[Stored data]
┄┄┄┄┄┄┄┄┄┄┄┄┄┄┄┄┄┄┄┄

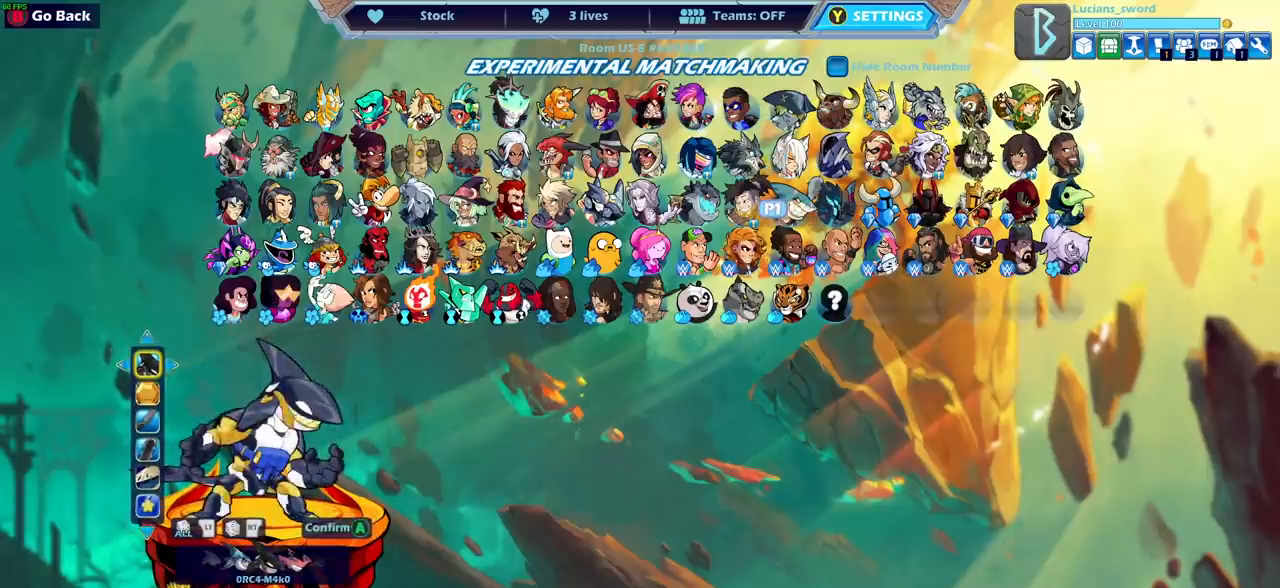
{"buttons": [], "left_stick": "center", "right_stick": "center", "events": []}
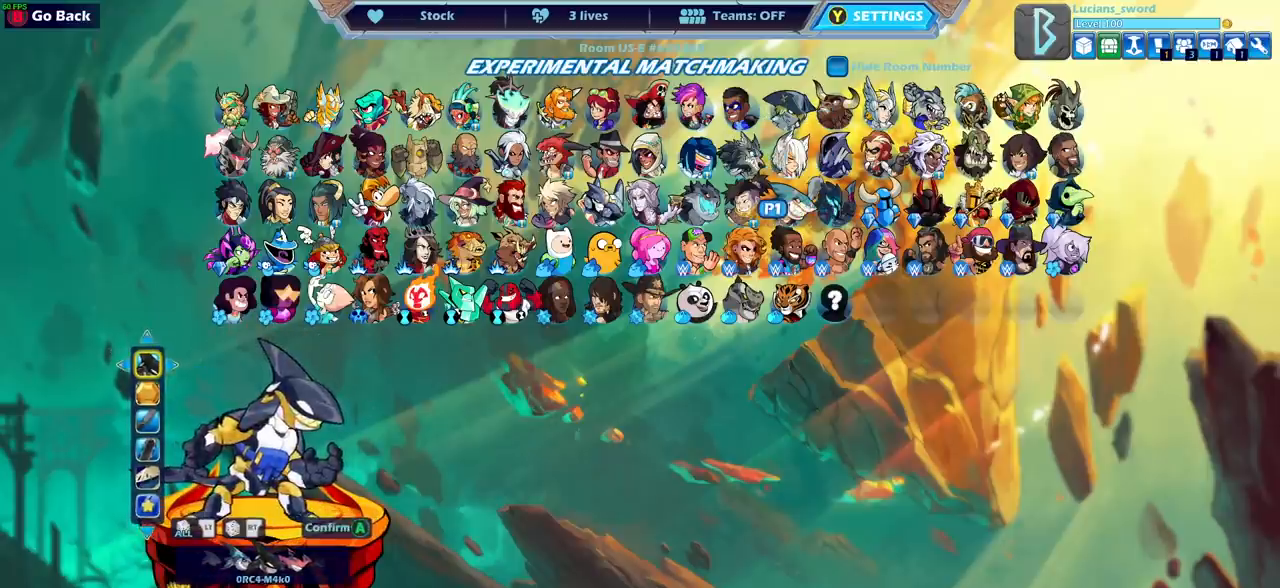
{"buttons": [], "left_stick": "center", "right_stick": "center", "events": [[67, "CROSS", "down"], [150, "CROSS", "up"]]}
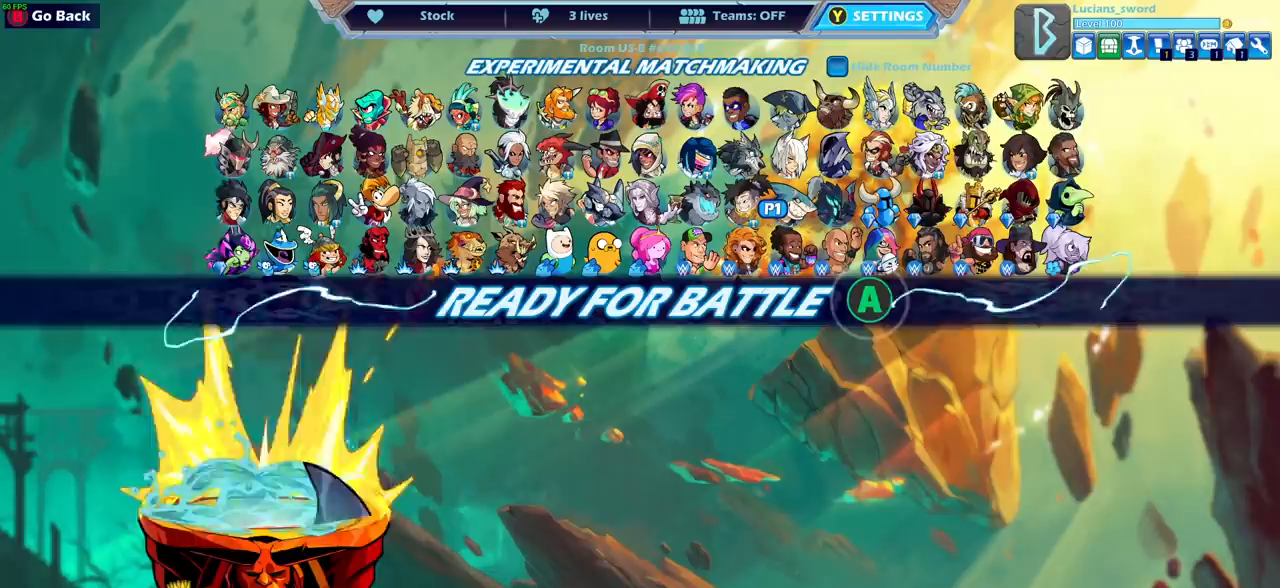
{"buttons": [], "left_stick": "center", "right_stick": "center", "events": []}
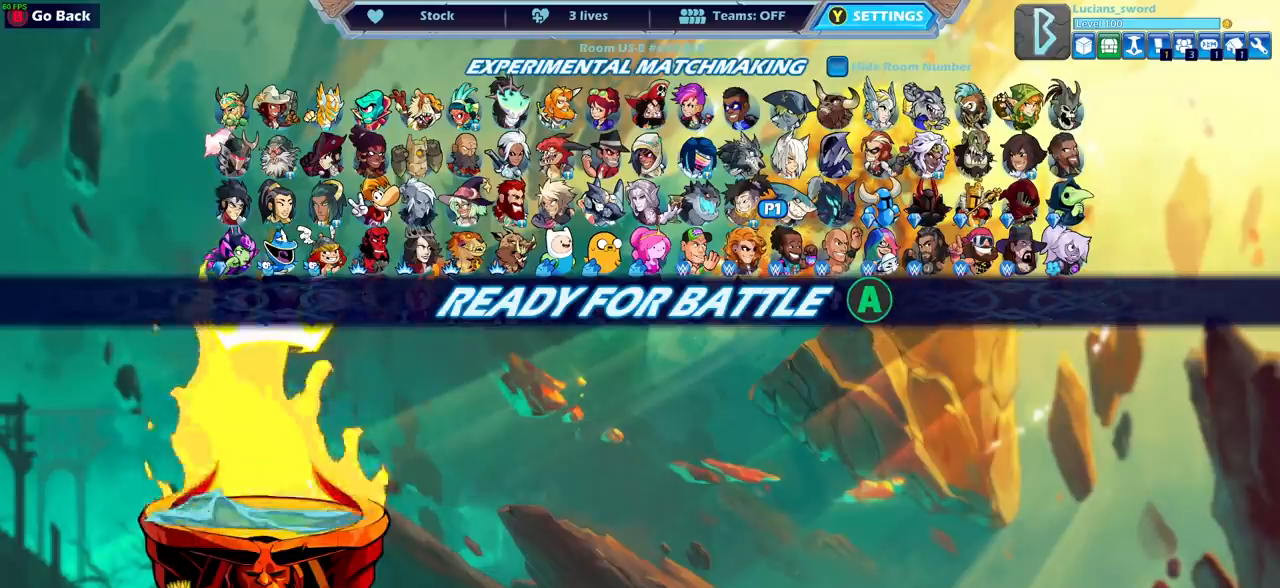
{"buttons": [], "left_stick": "center", "right_stick": "center", "events": [[250, "CIRCLE", "down"], [317, "CIRCLE", "up"]]}
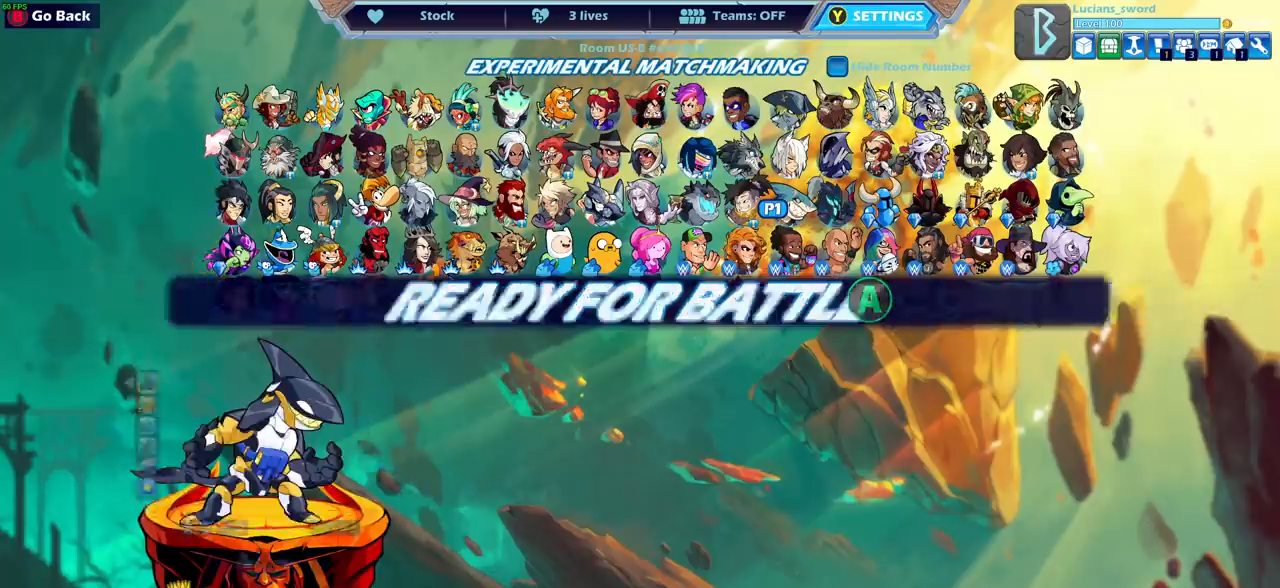
{"buttons": [], "left_stick": "center", "right_stick": "center", "events": [[283, "DPAD_UP", "down"], [383, "DPAD_UP", "up"]]}
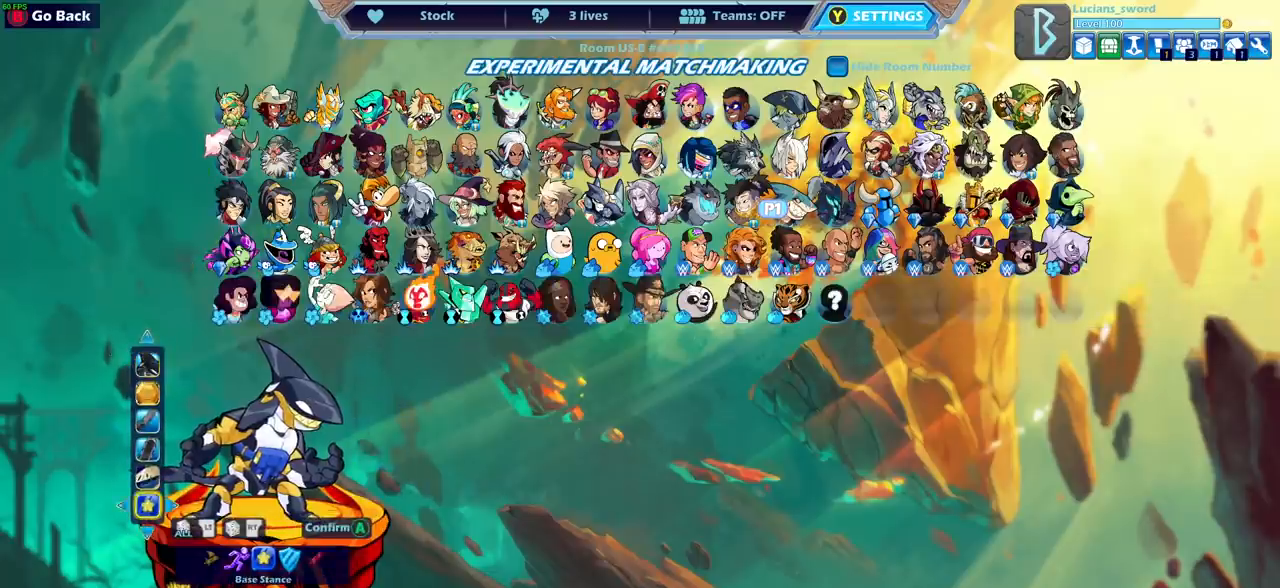
{"buttons": [], "left_stick": "center", "right_stick": "center", "events": [[233, "DPAD_LEFT", "down"], [300, "DPAD_LEFT", "up"]]}
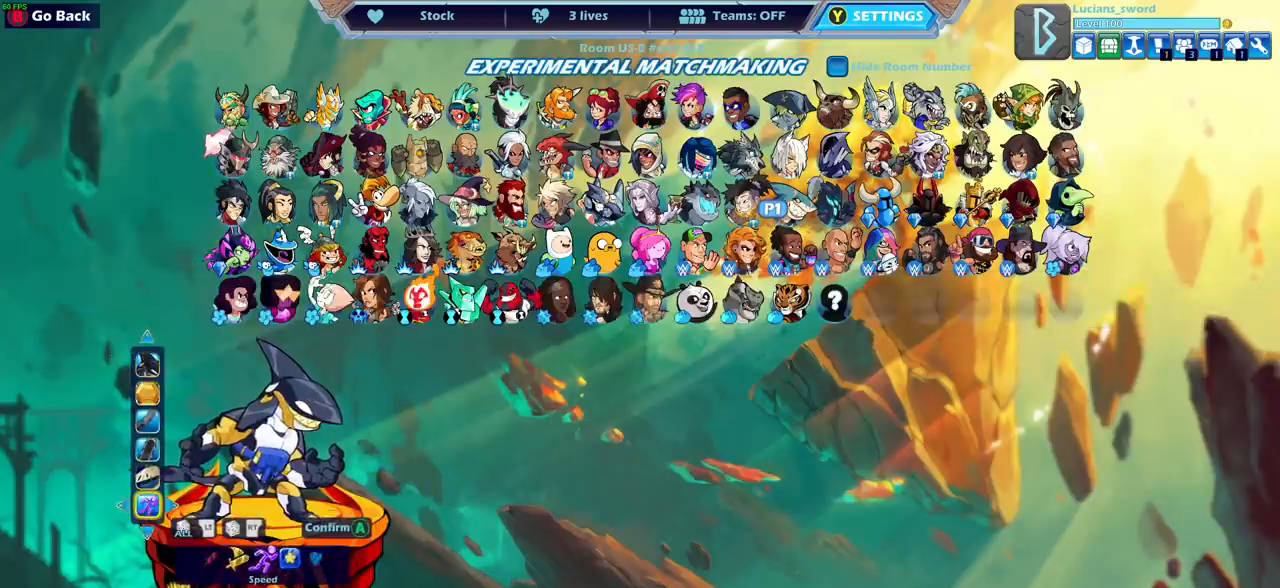
{"buttons": [], "left_stick": "center", "right_stick": "center", "events": [[100, "CROSS", "down"], [117, "CROSS", "up"]]}
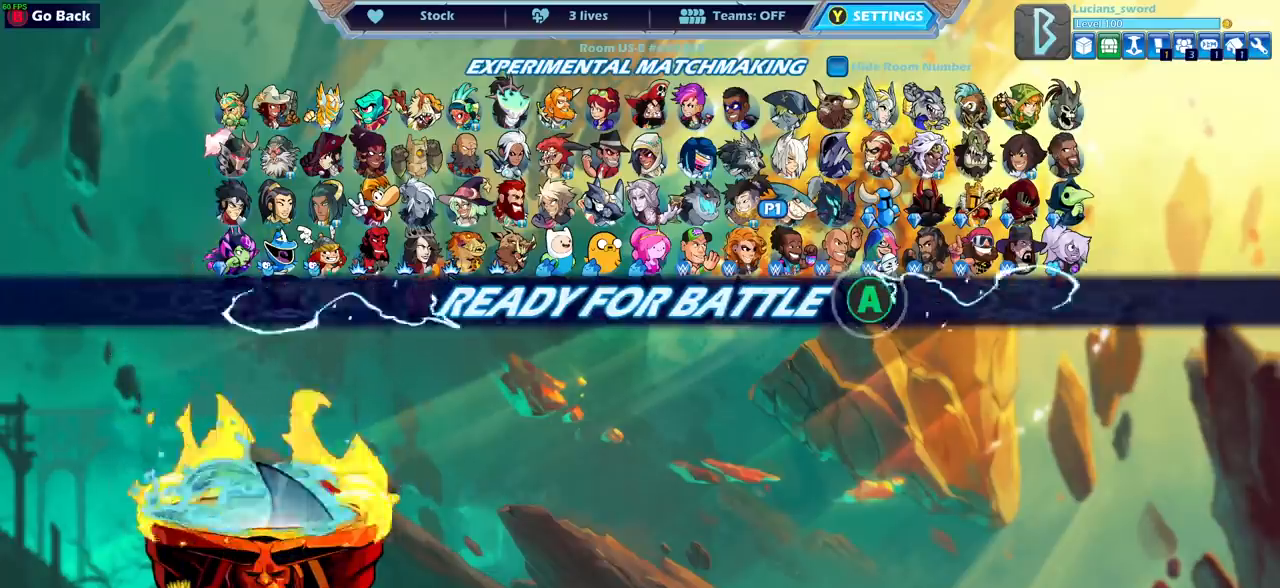
{"buttons": [], "left_stick": "center", "right_stick": "center", "events": []}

┄┄┄┄┄┄┄┄┄┄┄┄┄┄┄┄┄┄┄┄

Activity:
Make a copy of each line in the records that has the word "CROSS".

Expected answer:
{"buttons": [], "left_stick": "center", "right_stick": "center", "events": [[67, "CROSS", "down"], [150, "CROSS", "up"]]}
{"buttons": [], "left_stick": "center", "right_stick": "center", "events": [[100, "CROSS", "down"], [117, "CROSS", "up"]]}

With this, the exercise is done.